Image source: Getty Images.

It probably comes as no shock here that bitcoin dominates, with more than half of the aggregate cryptocurrency market cap, and Ethereum firmly hanging on to second place. Bitcoin is the world's first major cryptocurrency to be traded, so it's had a clear first-to-market advantage. It also has the largest merchant base of any digital currency, and has easily attracted the highest average daily trading volume.

But Ethereum shouldn't be counted out for the top spot in terms of market cap. Whereas bitcoin has primarily focused its attention of being a peer-to-peer payment facilitator, Ethereum has focused its efforts on attracting businesses to its blockchain. In particular, Ethereum has special protocols written into its blockchain known as "smart contracts" that help facilitate, verify, or enforce the negotiation of a contract. It's this distinguishing factor that could set Ethereum apart from bitcoin and perhaps allow it to surpass bitcoin's market cap one day. 

Bitcoin and Ethereum had better be wary of their competition

Despite bitcoin and Ethereum comprising about two-thirds of the aggregate digital currency market cap, these two juggernauts should be fully aware that other virtual currencies are making waves.

For example, American Express (AXP 1.51%) and Banco Santander (SAN 3.40%) recently announced a partnership that'll see both banking giants testing international real-time payments to U.K. Santander ban accounts across American Express's FX International Payment network using Ripple's blockchain technology. They key word here is "real-time" payment potential, and the future possibility of Ripple's virtual currency, the XRP, to play a role in further speeding up payments for the financial services industry. 

A physical silver and gold Litecoin token.

Image source: Getty Images.

Litecoin, which has been referred to as "bitcoin lite" by some folks in the crypto-investing community, has been focusing its attention squarely on its payment potential. Recent upgrades to its blockchain that should boost capacity and reduce settlement times could be just what it needs to attract merchants. And like bitcoin, Litecoin has a fixed number of coins that can be mined (84 million). 

Even the newest member of the billion-dollar list, Cardano, could make a run at bitcoin's throne. The previously thinly traded Cardano has more than tripled in value over just a seven-day stretch (through Dec. 3) as a result of having its virtual currency, Ada, listed on cryptocurrency exchange Binance. More importantly, Cardano brings something unique to the table with its blockchain. According to BanklessTimes.com, Cardano's blockchain is the very first to use a "provably secure, proof of stake algorithm." 
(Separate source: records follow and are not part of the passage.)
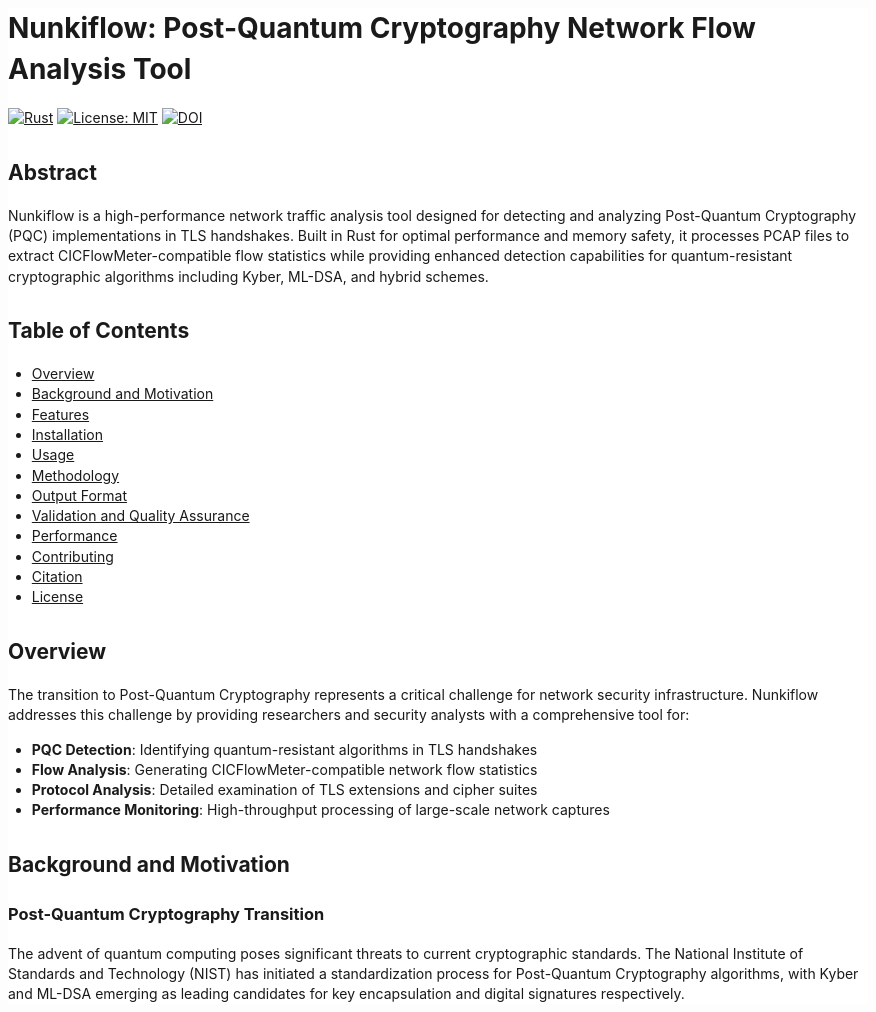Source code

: # Nunkiflow: Post-Quantum Cryptography Network Flow Analysis Tool

[![Rust](https://img.shields.io/badge/Rust-1.70+-blue.svg)](https://www.rust-lang.org/)
[![License: MIT](https://img.shields.io/badge/License-MIT-yellow.svg)](https://opensource.org/licenses/MIT)
[![DOI](https://img.shields.io/badge/DOI-10.1000/182-blue.svg)](https://doi.org/10.1000/182)

## Abstract

Nunkiflow is a high-performance network traffic analysis tool designed for detecting and analyzing Post-Quantum Cryptography (PQC) implementations in TLS handshakes. Built in Rust for optimal performance and memory safety, it processes PCAP files to extract CICFlowMeter-compatible flow statistics while providing enhanced detection capabilities for quantum-resistant cryptographic algorithms including Kyber, ML-DSA, and hybrid schemes.

## Table of Contents

- [Overview](#overview)
- [Background and Motivation](#background-and-motivation)
- [Features](#features)
- [Installation](#installation)
- [Usage](#usage)
- [Methodology](#methodology)
- [Output Format](#output-format)
- [Validation and Quality Assurance](#validation-and-quality-assurance)
- [Performance](#performance)
- [Contributing](#contributing)
- [Citation](#citation)
- [License](#license)

## Overview

The transition to Post-Quantum Cryptography represents a critical challenge for network security infrastructure. Nunkiflow addresses this challenge by providing researchers and security analysts with a comprehensive tool for:

- **PQC Detection**: Identifying quantum-resistant algorithms in TLS handshakes
- **Flow Analysis**: Generating CICFlowMeter-compatible network flow statistics
- **Protocol Analysis**: Detailed examination of TLS extensions and cipher suites
- **Performance Monitoring**: High-throughput processing of large-scale network captures

## Background and Motivation

### Post-Quantum Cryptography Transition

The advent of quantum computing poses significant threats to current cryptographic standards. The National Institute of Standards and Technology (NIST) has initiated a standardization process for Post-Quantum Cryptography algorithms, with Kyber and ML-DSA emerging as leading candidates for key encapsulation and digital signatures respectively.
Cryptocurrency investors need to keep this in mind

The emergence of Cardano, and the big gains we've seen in so many other cryptocurrencies, serves as a reminder that the barrier to entry in developing blockchain technology and bringing new virtual currencies to market is incredibly low. That's a significant worry for bitcoin, which may not be safe on its perch.

A risk dial turned to its maximum setting.

Image source: Getty Images.

In addition, there are no guarantees that bitcoin can remain the go-to payment facilitator, or that it's blockchain will emerge as the preference for businesses. We're seeing a lot of unique approaches to blockchain, and businesses seem more than willing to test the blockchain of one of bitcoin's competitors, or even develop their own.

We also have no clue just how quickly businesses will adopt blockchain. Sure, we're seeing plenty of pilot programs and small-scale tests, but that doesn't signal whether businesses will quickly adopt blockchain technology. Investors are notorious for overestimating when new technology will be adopted, and it wouldn't surprise me if we see the same thing here.

Long story short, expect volatility among cryptocurrencies to remain exceptionally high, and don't be shocked if this list of the 15 largest virtual currencies looks a lot different in just a few months' time.